The Law on Cookies
Cookies are small pieces of programming code that are downloaded to your device’s internet browser when you visit a website.
Some cookies are only installed for as long as you visit the website and expire once you close your browser (“session cookies”), while others remain installed until you manually remove them (“persistent cookies”). Some cookies are installed by the website owner (“first-party cookies”) while other cookies are installed by third party applications that run on the website and may follow you around as you go from one website to another (“third-party cookies”).
You can see which cookies are currently installed on your device by opening your internet browser’s privacy settings.
Cookies are useful …
… because they provide website owners with user statistics that allow them to optimise the functionality of their website. They allow the website to recall the preferences users have selected, and allow advertisers to understand their markets, and to direct their messages at targeted audiences. All in all, cookies aim to make your internet browsing more convenient and personal.

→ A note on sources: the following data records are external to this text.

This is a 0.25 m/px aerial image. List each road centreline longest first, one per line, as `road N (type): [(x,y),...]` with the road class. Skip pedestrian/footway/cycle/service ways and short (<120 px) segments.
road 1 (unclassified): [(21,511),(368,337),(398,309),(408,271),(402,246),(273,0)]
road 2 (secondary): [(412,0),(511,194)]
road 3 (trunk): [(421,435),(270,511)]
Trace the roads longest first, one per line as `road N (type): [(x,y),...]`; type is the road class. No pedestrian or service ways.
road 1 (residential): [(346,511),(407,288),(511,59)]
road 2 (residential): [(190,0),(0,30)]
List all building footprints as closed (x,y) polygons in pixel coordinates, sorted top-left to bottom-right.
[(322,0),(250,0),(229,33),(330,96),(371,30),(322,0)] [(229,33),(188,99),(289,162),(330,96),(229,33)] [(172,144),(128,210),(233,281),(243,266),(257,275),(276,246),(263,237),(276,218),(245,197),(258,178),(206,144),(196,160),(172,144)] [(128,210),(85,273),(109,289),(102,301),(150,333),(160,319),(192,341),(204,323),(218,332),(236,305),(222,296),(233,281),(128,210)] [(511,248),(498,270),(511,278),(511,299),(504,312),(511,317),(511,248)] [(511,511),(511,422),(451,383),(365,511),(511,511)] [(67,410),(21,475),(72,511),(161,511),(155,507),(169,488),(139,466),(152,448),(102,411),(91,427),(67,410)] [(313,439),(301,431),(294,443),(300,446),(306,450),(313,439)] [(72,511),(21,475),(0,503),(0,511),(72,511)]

cookies may also be used to collect personal information about you in efforts that attempt to manipulate your social, economic or political behaviour. At first sight, the information that is collected by cookies seems harmless, because it is on its own unable to identify individual people. But when linked to other personal identifiers, the information generated by cookies may actually make personal identification of individual people possible. This is known as “profiling” – tracking users across websites and devices by means of cookies, collecting all possible information and aggregating all this information into individual or categorised user profiles.
It is generally accepted that the European Union’s GDPR and ePrivacy Directive have set the international standard for data protection and privacy since 2018, and it is expected that the South African Regulator will follow the EU’s direction.
This would mean that cookies are allowed on South African websites, but only if the website has recorded specific consent (opt-in) before any cookies are activated (except for strictly necessary cookies).
Additionally, website owners must provide information about the data each cookie tracks and its purpose, allow users to access the website even if they refuse to consent to the use of certain cookies, and make it possible to withdraw consent at any time during the website usage.